**EXERCISE TEXT:**
[Start of section]
Question

How does core slicing differ from traditional virtualization (e.g., in Xen)?

Abstract

  • VMs are the basis of resource isolation in today’s public clouds
  • But can we trust the cloud provider’s hypervisor
    • Motivated hardware extensions for “confidential VMs” that seek to remove the hypervisor from the trusted computing base
    • However, the hypervisor retains control of resource management and is vulnerable to hypervisor-level side channel attacks
  • Observed that typical cloud VMs run with static allocation of memory and discrete cores and increasingly rely on I/O offload
    • Negates the need for a hypervisor
  • They present a new design: core slicing
    • Enable multiple untrusted guest OSes to run on shared bare-metal hardware
    • Introduce hardware extensions that restrict guests to a static slice of a machine’s cores, memory and virtual I/O devices, and delegate resource allocation to a dedicated management slice.

Introduction

  • New generation of Trusted Execution Environment (TEE)
    • Motivated by cloud workloads, their main feature is the ability to run “confidential Vms” inside the TEE
  • Side channel attack - take advantage of the fact that the attacker and victim run on the same core and share a multitude of sometimes obscure microarchitectural components
    • Although today’s confidential VM architectures remove privileges from the host hypervisor, it still retains a large degree of control over guest execution
  • Introduce more robust TEE architecture, core slicing
    • For infrastructure-as-a-service (IaaS) workloads
    • Rather than making confidential guests share cores with an adversarial hypervisor, we give guest exclusive access to its own CPU cores
      • Moves isolation boundary to the much more defensible and robust one, between processor cores
    • Demonstrates how this boundary can be enforced
    • Doesn’t prevent cross-core side channel, like CrossTalk
    • Resource allocations are determined by a slice manager that runs on a dedicated core (ideally, a separate low-power processor)
[End of section]
**PROMPT A:** In the core slicing notes, where does the slice manager run?

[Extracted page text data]
[Start of section]
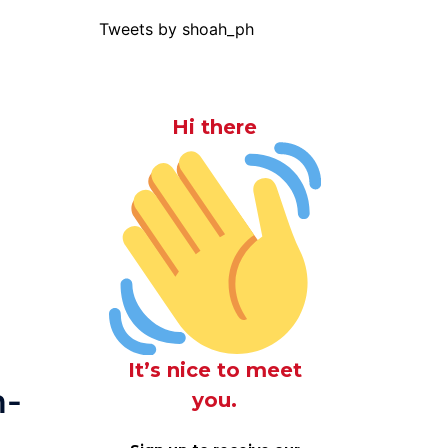
Tweets by shoah_ph
Hi there
It’s nice to meet
n-
you.
g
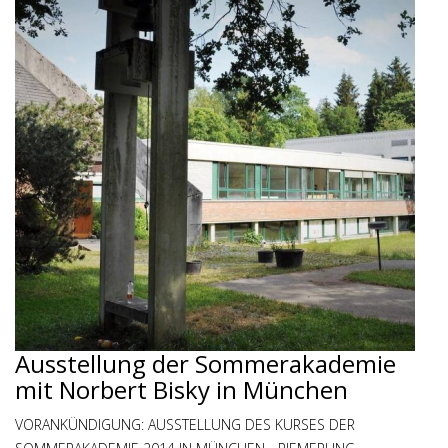
Ausstellung der Sommerakademie
mit Norbert Bisky in München
VORANKÜNDIGUNG: AUSSTELLUNG DES KURSES DER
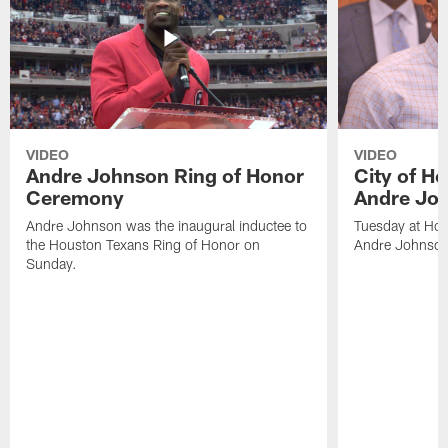
VIDEO
VIDEO
Andre Johnson Ring of Honor
City of H
Ceremony
Andre Jo
Andre Johnson was the inaugural inductee to
Tuesday at Hou
the Houston Texans Ring of Honor on
Andre Johnson
Sunday.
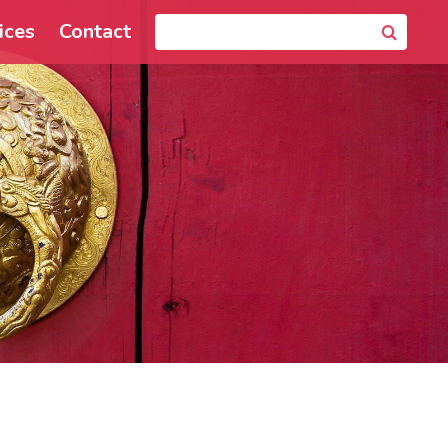
ices
Contact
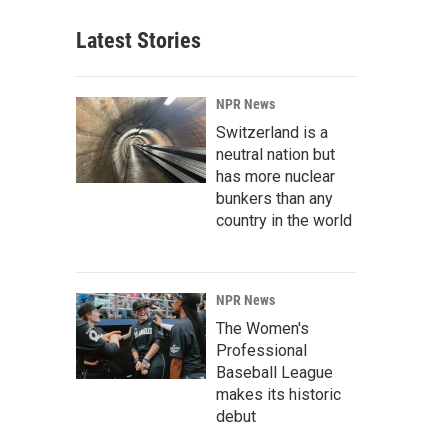
Latest Stories
NPR News
Switzerland is a
neutral nation but
has more nuclear
bunkers than any
country in the world
NPR News
The Women's
Professional
Baseball League
makes its historic
debut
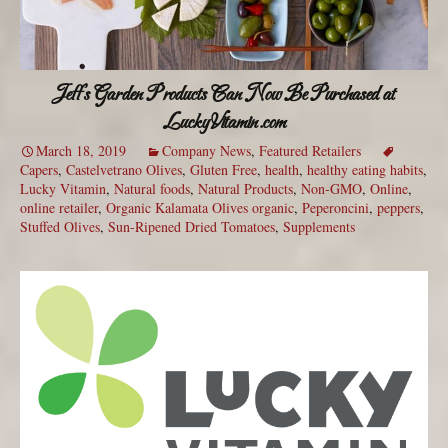
Jeff’s Garden Products Can Now Be Purchased at
LuckyVitamin.com
March 18, 2019
Company News
,
Featured Retailers
Capers
,
Castelvetrano Olives
,
Gluten Free
,
health
,
healthy eating habits
,
Lucky Vitamin
,
Natural foods
,
Natural Products
,
Non-GMO
,
Online
,
online retailer
,
Organic Kalamata Olives organic
,
Peperoncini
,
peppers
,
Stuffed Olives
,
Sun-Ripened Dried Tomatoes
,
Supplements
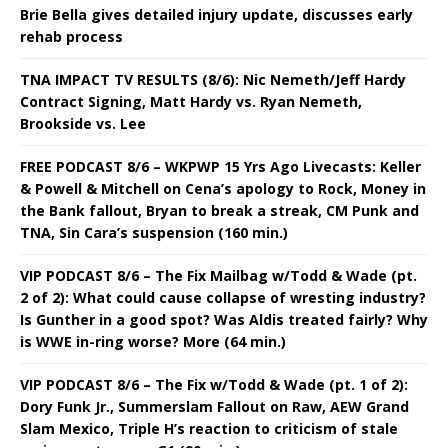
Brie Bella gives detailed injury update, discusses early
rehab process
TNA IMPACT TV RESULTS (8/6): Nic Nemeth/Jeff Hardy
Contract Signing, Matt Hardy vs. Ryan Nemeth,
Brookside vs. Lee
FREE PODCAST 8/6 – WKPWP 15 Yrs Ago Livecasts: Keller
& Powell & Mitchell on Cena’s apology to Rock, Money in
the Bank fallout, Bryan to break a streak, CM Punk and
TNA, Sin Cara’s suspension (160 min.)
VIP PODCAST 8/6 – The Fix Mailbag w/Todd & Wade (pt.
2 of 2): What could cause collapse of wresting industry?
Is Gunther in a good spot? Was Aldis treated fairly? Why
is WWE in-ring worse? More (64 min.)
VIP PODCAST 8/6 – The Fix w/Todd & Wade (pt. 1 of 2):
Dory Funk Jr., Summerslam Fallout on Raw, AEW Grand
Slam Mexico, Triple H’s reaction to criticism of stale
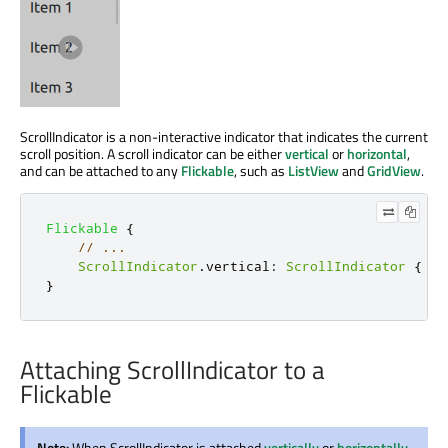
ScrollIndicator is a non-interactive indicator that indicates the current
scroll position. A scroll indicator can be either
vertical
or
horizontal
,
and can be attached to any
Flickable
, such as
ListView
and
GridView
.
Flickable
{
// ...
ScrollIndicator
.
vertical
:
ScrollIndicator
{
}
}
Attaching ScrollIndicator to a
Flickable
Note:
When ScrollIndicator is attached
vertically
or
horizontally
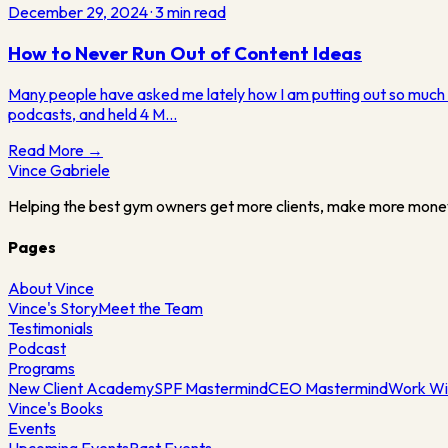
December 29, 2024
·
3
min read
How to Never Run Out of Content Ideas
Many people have asked me lately how I am putting out so much co
podcasts, and held 4 M…
Read More →
Vince
Gabriele
Helping the best gym owners get more clients, make more mone
Pages
About Vince
Vince's Story
Meet the Team
Testimonials
Podcast
Programs
New Client Academy
SPF Mastermind
CEO Mastermind
Work Wi
Vince's Books
Events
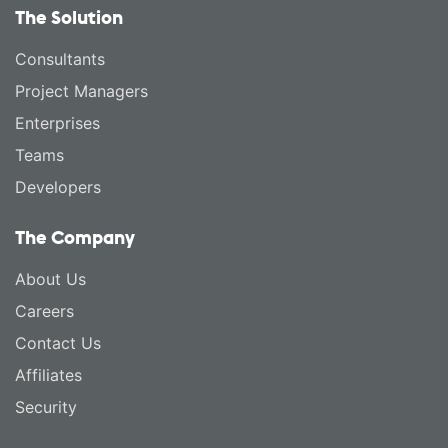
The Solution
Consultants
Project Managers
Enterprises
Teams
Developers
The Company
About Us
Careers
Contact Us
Affiliates
Security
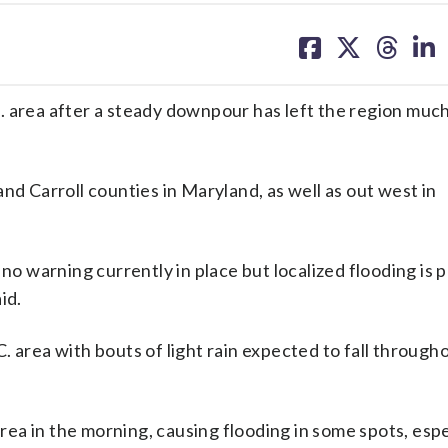
share
share
share
sh
on
on
on
on
facebook
X
threa
lin
. area after a steady downpour has left the region much
nd Carroll counties in Maryland, as well as out west in
no warning currently in place but localized flooding is p
id.
.C. area with bouts of light rain expected to fall through
area in the morning, causing flooding in some spots, espe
[End of section]
**PROMPT B:** In the records, switch "Flickable" to "Pannable" in everything from the line containing "Brie Bella gives" down to the line containing "horizontally", leaving all else unchanged. Give only those lines, without the pictures.

**ANSWER AREA A:** On a dedicated core (ideally, a separate low-power processor).

**ANSWER AREA B:**
Brie Bella gives detailed injury update, discusses early
rehab process
TNA IMPACT TV RESULTS (8/6): Nic Nemeth/Jeff Hardy
Contract Signing, Matt Hardy vs. Ryan Nemeth,
Brookside vs. Lee
FREE PODCAST 8/6 – WKPWP 15 Yrs Ago Livecasts: Keller
& Powell & Mitchell on Cena’s apology to Rock, Money in
the Bank fallout, Bryan to break a streak, CM Punk and
TNA, Sin Cara’s suspension (160 min.)
VIP PODCAST 8/6 – The Fix Mailbag w/Todd & Wade (pt.
2 of 2): What could cause collapse of wresting industry?
Is Gunther in a good spot? Was Aldis treated fairly? Why
is WWE in-ring worse? More (64 min.)
VIP PODCAST 8/6 – The Fix w/Todd & Wade (pt. 1 of 2):
Dory Funk Jr., Summerslam Fallout on Raw, AEW Grand
Slam Mexico, Triple H’s reaction to criticism of stale
ScrollIndicator is a non-interactive indicator that indicates the current
scroll position. A scroll indicator can be either
vertical
or
horizontal
,
and can be attached to any
Pannable
, such as
ListView
and
GridView
.
Pannable
{
// ...
ScrollIndicator
.
vertical
:
ScrollIndicator
{
}
}
Attaching ScrollIndicator to a
Pannable
Note:
When ScrollIndicator is attached
vertically
or
horizontally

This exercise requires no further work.